‘Pippin’ burns bright, sold-out musical succeeds

Student actors serenade the audience in a mesmerizing performance. (Janika Berridge / Photo Assistant)

Amidst purple lights, the stage sits adorned with a sun in the background in an orange amphitheater. Crew members sweep the stage and adjust the lights. A casually dressed boy stands on stage holding a script, looking lost. There is barely a sign of the journey of existential self-discovery on which the audience will soon depart.

By the first song, “Magic to Do,” it is apparent that this play is something else. The lone boy is now sitting among the audience, whilst the players — in garb that suggests that they are lost in time — serenade the crowd as well as the unnamed boy, who is pulled from his seat and into the fray. But the intimacy is palpable — the musical has already broken the fourth wall, and the audience, willing or not, is along for the ride.

The Leading Player introduces the play that the audience is about to see (remember: this is a play-within-a-play) as “Pippin: His Life and Times.”
The boy on stage in the beginning is revealed to indeed be Pippin, performed by Steven Munoz. Throughout the play, Munoz poignantly emulates the character of someone on an introspective journey.

The Leading Player, portrayed impeccably by Garrett Verdone, has unclear motives. He quips, “(Pippin) might be nervous. It’s his first time in this role.” And with that, Pippin asks, “Can I have more lights please?” What role could this be? What does it entail? With that, the play is set in motion, with questions begging to be answered.

Pippin has apparent family problems — a tyrannical king for a father (Jim Bloss), a bloodthirsty and competitive brother (Adam Ziering), and a distant and decidedly underhanded stepmother (Amber Loihle) who evokes Marisa Tomei’s character in “My Cousin Vinny.” These characters collude to disrupt Pippin’s search for a life worth living, as he moves from academia to battle glory to sexual liberty as implied by his exiled grandmother (Vianna Fagel) to an “everyday life” with a woman who loves him, Catherine (Allie Tumminia) and her son Theo (Rachel Fikslin). He finds all of these rather boring and consistently moves on, as the Players encourage him to “step into the fire” (echoing the sun motif, after all — the musical’s tagline is “Think about the sun”) for the “most perfect act ever: the Finale.” Pippin ultimately ignores this call to suicide by self-immolating and decides to pursue a “normal life” with the woman and her son, though in a plot twist, it’s Theo’s turn for an existential journey.

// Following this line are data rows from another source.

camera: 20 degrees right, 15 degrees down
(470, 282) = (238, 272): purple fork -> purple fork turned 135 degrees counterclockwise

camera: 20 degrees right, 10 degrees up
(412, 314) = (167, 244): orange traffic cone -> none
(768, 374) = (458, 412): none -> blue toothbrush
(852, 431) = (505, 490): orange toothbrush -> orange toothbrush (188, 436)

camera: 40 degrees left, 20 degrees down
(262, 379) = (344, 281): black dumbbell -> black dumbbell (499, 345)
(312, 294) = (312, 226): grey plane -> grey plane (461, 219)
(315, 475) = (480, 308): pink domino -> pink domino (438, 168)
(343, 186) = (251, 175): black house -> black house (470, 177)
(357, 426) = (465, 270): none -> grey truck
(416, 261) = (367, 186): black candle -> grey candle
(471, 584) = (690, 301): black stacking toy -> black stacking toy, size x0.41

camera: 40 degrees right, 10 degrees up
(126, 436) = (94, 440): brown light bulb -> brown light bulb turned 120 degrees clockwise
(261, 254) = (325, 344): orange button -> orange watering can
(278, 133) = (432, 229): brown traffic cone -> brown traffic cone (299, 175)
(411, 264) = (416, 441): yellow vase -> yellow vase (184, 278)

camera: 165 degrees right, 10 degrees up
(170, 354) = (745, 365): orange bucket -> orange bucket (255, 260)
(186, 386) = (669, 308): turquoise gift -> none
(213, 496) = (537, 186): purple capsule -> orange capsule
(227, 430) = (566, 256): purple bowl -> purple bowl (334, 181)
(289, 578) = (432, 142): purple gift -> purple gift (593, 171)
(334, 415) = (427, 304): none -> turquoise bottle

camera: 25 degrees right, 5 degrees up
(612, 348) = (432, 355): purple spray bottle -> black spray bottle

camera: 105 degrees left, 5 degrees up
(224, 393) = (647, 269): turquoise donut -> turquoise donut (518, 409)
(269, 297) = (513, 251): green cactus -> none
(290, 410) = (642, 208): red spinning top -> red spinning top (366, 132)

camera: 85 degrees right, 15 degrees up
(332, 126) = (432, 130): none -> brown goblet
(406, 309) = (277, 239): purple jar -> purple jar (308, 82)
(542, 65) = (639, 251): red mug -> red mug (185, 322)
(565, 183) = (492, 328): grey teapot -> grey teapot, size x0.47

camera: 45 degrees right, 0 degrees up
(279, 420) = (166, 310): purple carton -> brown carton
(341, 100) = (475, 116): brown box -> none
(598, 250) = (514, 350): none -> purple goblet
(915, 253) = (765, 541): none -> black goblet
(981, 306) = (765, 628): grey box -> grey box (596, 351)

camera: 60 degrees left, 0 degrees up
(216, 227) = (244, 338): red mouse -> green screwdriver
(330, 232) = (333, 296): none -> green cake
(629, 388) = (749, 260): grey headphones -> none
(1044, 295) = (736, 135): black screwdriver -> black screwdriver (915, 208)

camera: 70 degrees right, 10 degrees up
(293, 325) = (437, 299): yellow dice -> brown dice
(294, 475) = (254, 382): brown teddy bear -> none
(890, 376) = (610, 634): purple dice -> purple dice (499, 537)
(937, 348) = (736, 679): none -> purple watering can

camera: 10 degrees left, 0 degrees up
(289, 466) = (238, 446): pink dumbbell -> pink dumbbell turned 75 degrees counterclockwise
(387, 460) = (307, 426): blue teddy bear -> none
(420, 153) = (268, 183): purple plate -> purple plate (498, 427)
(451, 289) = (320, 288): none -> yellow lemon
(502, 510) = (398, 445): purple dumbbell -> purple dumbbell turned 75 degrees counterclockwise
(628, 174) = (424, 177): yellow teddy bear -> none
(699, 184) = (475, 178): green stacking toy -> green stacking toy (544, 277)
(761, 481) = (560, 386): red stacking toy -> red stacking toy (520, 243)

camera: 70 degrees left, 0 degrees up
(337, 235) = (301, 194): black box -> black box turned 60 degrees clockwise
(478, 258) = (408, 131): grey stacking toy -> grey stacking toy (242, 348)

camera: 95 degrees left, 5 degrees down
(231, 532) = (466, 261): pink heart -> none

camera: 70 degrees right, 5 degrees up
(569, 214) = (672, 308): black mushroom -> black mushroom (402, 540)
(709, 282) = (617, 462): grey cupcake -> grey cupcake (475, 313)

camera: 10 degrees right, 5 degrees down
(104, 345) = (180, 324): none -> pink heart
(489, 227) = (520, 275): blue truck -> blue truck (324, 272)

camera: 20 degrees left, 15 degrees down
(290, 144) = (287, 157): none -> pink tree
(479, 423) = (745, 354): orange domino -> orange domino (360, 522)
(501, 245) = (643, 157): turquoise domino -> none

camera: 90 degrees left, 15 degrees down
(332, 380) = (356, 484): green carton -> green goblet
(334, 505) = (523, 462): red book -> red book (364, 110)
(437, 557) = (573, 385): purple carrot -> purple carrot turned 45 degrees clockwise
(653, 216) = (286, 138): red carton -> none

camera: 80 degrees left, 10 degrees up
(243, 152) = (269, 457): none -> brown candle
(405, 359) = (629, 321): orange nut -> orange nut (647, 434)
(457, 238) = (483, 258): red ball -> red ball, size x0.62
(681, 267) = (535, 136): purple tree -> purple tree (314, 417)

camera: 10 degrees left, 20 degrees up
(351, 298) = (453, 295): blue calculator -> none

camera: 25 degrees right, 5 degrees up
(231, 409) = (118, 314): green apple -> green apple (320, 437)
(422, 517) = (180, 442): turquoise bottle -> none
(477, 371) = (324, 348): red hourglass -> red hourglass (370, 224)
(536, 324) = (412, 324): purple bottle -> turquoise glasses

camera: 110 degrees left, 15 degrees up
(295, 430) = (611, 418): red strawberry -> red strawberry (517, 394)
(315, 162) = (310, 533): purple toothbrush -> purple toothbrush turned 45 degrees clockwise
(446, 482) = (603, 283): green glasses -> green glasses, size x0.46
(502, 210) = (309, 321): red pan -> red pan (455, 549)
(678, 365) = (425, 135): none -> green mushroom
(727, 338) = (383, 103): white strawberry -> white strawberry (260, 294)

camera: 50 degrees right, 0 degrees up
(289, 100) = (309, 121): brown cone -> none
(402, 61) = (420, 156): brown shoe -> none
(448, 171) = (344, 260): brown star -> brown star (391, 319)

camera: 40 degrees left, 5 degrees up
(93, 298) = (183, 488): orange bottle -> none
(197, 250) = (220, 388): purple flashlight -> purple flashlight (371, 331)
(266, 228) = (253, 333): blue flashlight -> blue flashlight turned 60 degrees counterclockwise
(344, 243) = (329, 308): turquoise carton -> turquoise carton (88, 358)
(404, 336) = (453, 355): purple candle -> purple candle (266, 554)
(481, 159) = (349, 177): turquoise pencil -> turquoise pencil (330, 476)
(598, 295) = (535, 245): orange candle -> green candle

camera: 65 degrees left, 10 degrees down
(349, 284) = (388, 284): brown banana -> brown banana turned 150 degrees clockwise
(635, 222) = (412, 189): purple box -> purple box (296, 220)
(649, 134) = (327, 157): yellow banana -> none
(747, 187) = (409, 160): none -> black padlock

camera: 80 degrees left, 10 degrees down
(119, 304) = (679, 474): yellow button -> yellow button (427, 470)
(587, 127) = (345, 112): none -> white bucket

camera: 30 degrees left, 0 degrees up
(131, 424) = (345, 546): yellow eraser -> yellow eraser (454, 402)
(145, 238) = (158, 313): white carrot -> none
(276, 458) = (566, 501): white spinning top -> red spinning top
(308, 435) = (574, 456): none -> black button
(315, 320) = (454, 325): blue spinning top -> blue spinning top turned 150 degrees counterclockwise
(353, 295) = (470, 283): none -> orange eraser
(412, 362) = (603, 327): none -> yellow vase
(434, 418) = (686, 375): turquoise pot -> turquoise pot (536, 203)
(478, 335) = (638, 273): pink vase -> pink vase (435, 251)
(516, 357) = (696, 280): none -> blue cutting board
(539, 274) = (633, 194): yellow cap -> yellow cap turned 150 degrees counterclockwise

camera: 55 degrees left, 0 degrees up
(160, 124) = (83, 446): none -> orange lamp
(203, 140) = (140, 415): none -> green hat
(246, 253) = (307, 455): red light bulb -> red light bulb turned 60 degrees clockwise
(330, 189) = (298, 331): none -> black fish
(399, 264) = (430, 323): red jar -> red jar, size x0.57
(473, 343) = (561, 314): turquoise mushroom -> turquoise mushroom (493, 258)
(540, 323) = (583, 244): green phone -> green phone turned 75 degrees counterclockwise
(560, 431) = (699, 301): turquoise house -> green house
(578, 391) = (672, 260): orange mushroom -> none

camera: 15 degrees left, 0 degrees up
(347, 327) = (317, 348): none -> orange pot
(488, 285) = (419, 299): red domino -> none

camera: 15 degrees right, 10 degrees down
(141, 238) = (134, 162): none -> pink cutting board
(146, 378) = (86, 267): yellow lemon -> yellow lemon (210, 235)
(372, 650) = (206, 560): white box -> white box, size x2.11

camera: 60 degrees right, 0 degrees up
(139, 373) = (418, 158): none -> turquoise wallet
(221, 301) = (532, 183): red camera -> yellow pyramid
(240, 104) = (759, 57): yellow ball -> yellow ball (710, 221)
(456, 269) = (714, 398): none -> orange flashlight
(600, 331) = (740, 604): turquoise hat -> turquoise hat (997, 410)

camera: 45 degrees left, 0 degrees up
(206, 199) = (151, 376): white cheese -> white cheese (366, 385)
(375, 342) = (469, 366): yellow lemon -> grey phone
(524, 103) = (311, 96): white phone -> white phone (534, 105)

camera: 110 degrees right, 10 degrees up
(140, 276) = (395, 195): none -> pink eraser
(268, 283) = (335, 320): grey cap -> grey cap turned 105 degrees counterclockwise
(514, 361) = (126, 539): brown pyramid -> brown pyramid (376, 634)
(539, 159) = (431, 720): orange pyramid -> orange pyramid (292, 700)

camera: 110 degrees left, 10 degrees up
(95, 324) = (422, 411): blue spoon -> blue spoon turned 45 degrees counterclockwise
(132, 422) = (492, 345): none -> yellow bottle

Audiences were mesmerized by the musical. A wide-eyed Drew Hood, freshman business major, thought it was “simply fantastic,” and Zach Errichetti, freshman political science major, called it “an amazing emotional experience that spoke on the deepest of levels.” The enthusiasm was shared by Ken Abes, freshman biology major and a player in the show. “I’m speechless … It changed the way I viewed my life and the world, too.” He added, “Never before had I experienced such a closeness with the prostaff and the rest of the cast.”

Pippin had an intangible quality that is absent many plays. The intimacy that the actors shared with the audience brought Pippin’s struggles to a very personal level, similar to reading “Catcher in the Rye.” The production (by Vianna Fagel and Chrissy Isola) and direction (by Zach Fishman and Monica Blumenstein) made the show alive, with the music (conducted by Sergio Hernandez) and choreography (Kelly Cosentino) goosebump-inducing. Extremely effective stangehandling (by Stef Grossman) ensured that the musical didn’t miss a beat. The play’s enormous success — aesthetically and artistically — was a testament to what the cast and crew could do. To see the audience so enraptured and engaged with the performance was a show in of itself. “Pippin” is the pinnacle of what theater is capable of, and it illustrated as brightly as the sun what the College’s students are capable of.